* Recorded data:

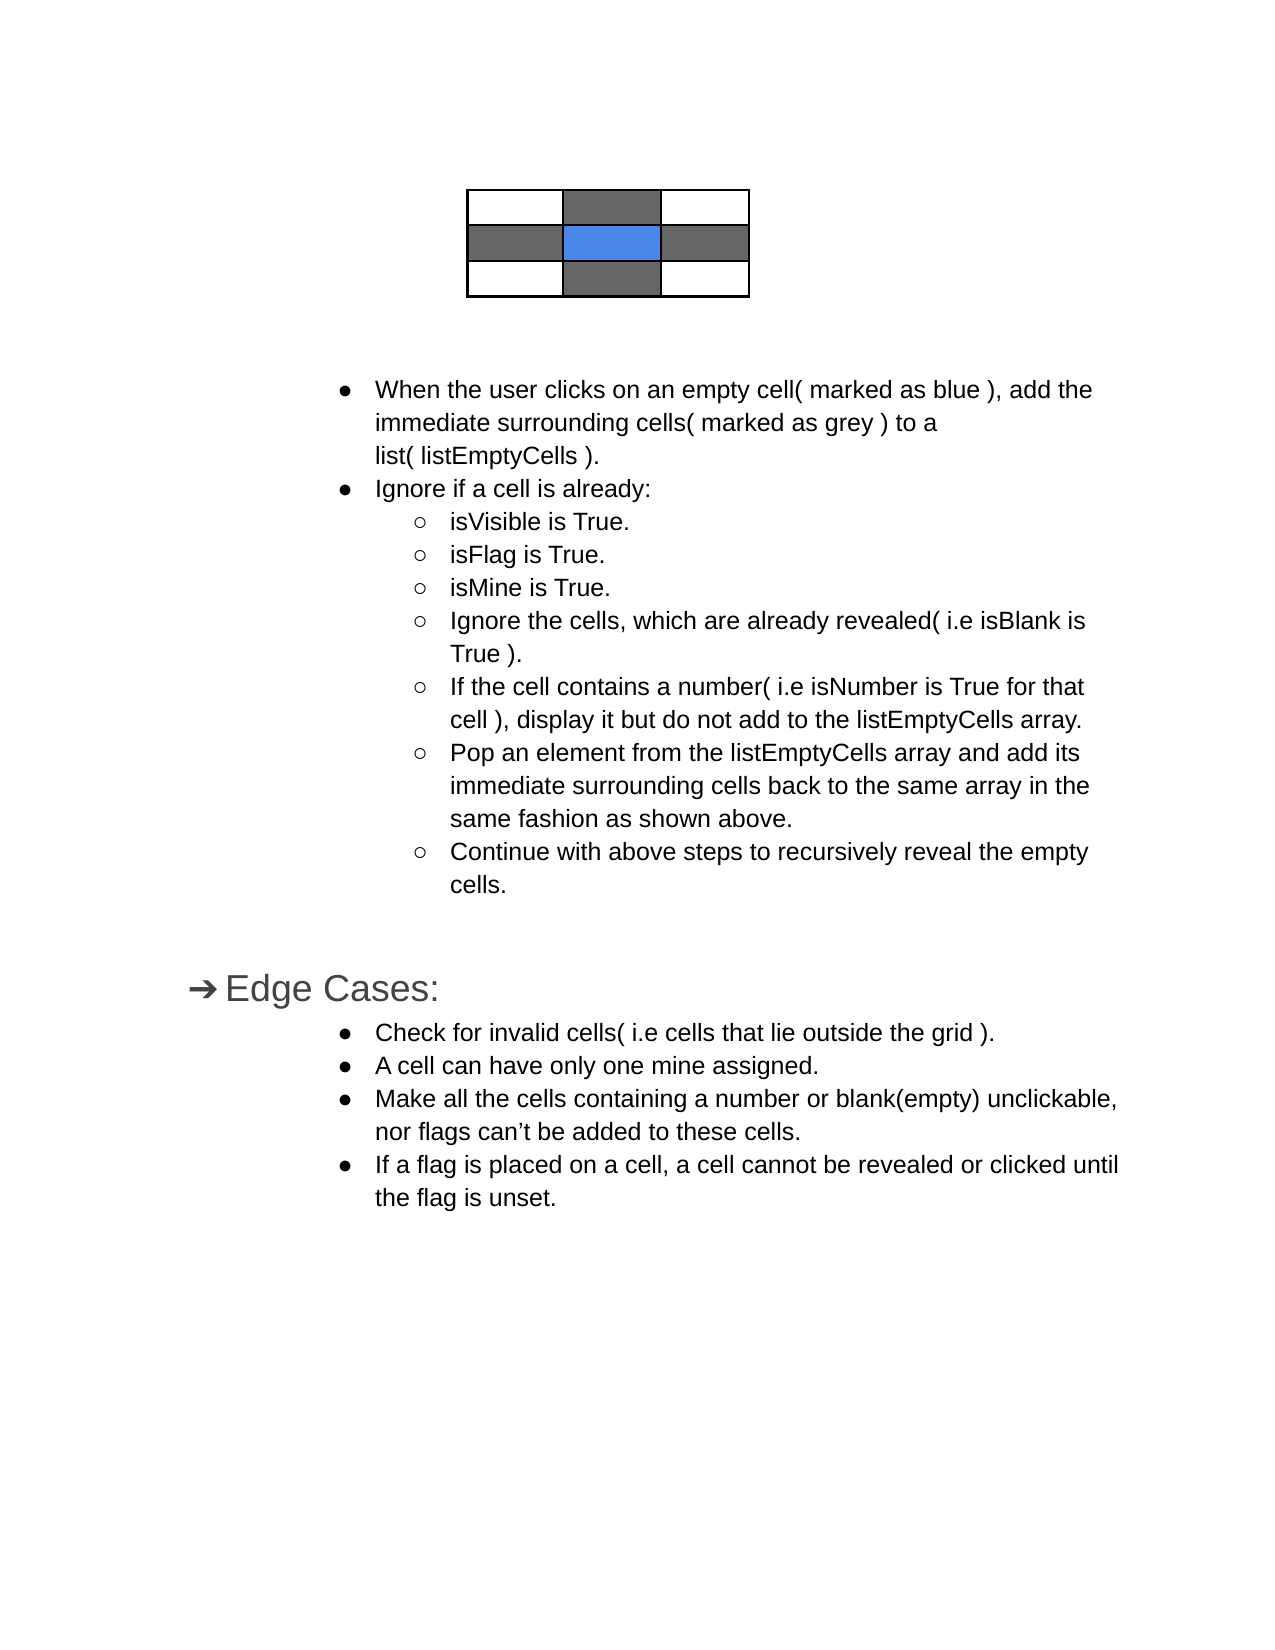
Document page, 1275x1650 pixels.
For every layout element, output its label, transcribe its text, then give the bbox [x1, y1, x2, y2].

list If a flag is placed on a cell, a cell cannot be revealed or clicked until the flag is unset. [337, 1150, 1125, 1212]
list isVisible is True. [412, 507, 1125, 535]
table_cell [662, 262, 748, 295]
table_cell [564, 262, 660, 295]
list isMine is True. [412, 573, 1125, 601]
table_cell [469, 226, 562, 260]
list Pop an element from the listEmptyCells array and add its immediate surrounding cells back to the same array in the same fashion as shown above. [412, 738, 1125, 833]
list Check for invalid cells( i.e cells that lie outside the grid ). [337, 1018, 1125, 1047]
table_cell [469, 262, 562, 295]
table_header [564, 191, 660, 224]
table_header [662, 191, 748, 224]
list When the user clicks on an empty cell( marked as blue ), add the immediate surrounding cells( marked as grey ) to a list( listEmptyCells ). [337, 374, 1125, 469]
list If the cell contains a number( i.e isNumber is True for that cell ), display it but do not add to the listEmptyCells array. [412, 672, 1125, 733]
list Continue with above steps to recursively reveal the empty cells. [412, 837, 1125, 899]
list Ignore if a cell is already: [337, 474, 1125, 502]
table_header [469, 191, 562, 224]
list Ignore the cells, which are already revealed( i.e isBlank is True ). [412, 606, 1125, 667]
table_cell [662, 226, 748, 260]
list A cell can have only one mine assigned. [337, 1051, 1125, 1080]
subtitle Edge Cases: [187, 966, 1125, 1009]
list isFlag is True. [412, 540, 1125, 568]
list Make all the cells containing a number or blank(empty) unclickable, nor flags can’t be added to these cells. [337, 1084, 1125, 1146]
table_cell [564, 226, 660, 260]
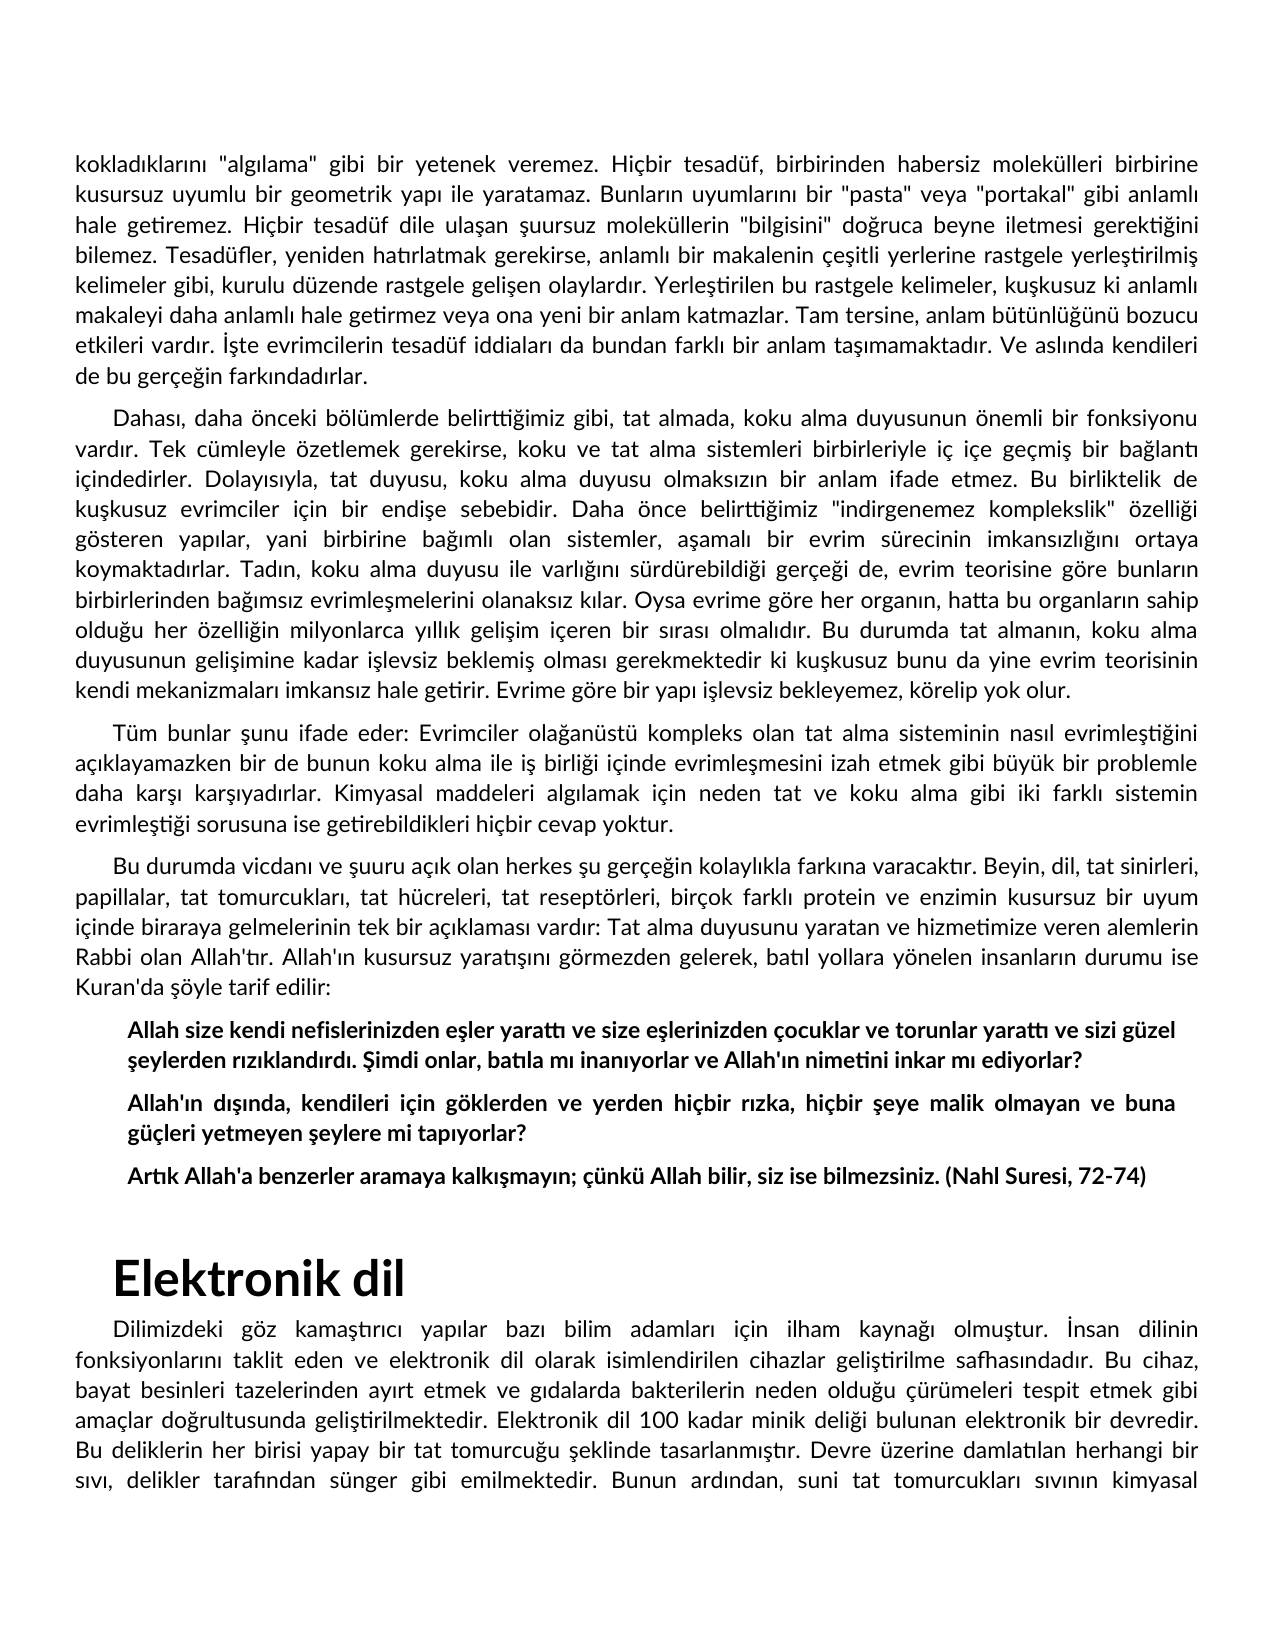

* Work request: Scan the material for the word "that". Return every line where it is found.

* Response:
list Check for invalid cells( i.e cells that lie outside the grid ). [337, 1018, 1125, 1047]
list If the cell contains a number( i.e isNumber is True for that cell ), display it but do not add to the listEmptyCells array. [412, 672, 1125, 733]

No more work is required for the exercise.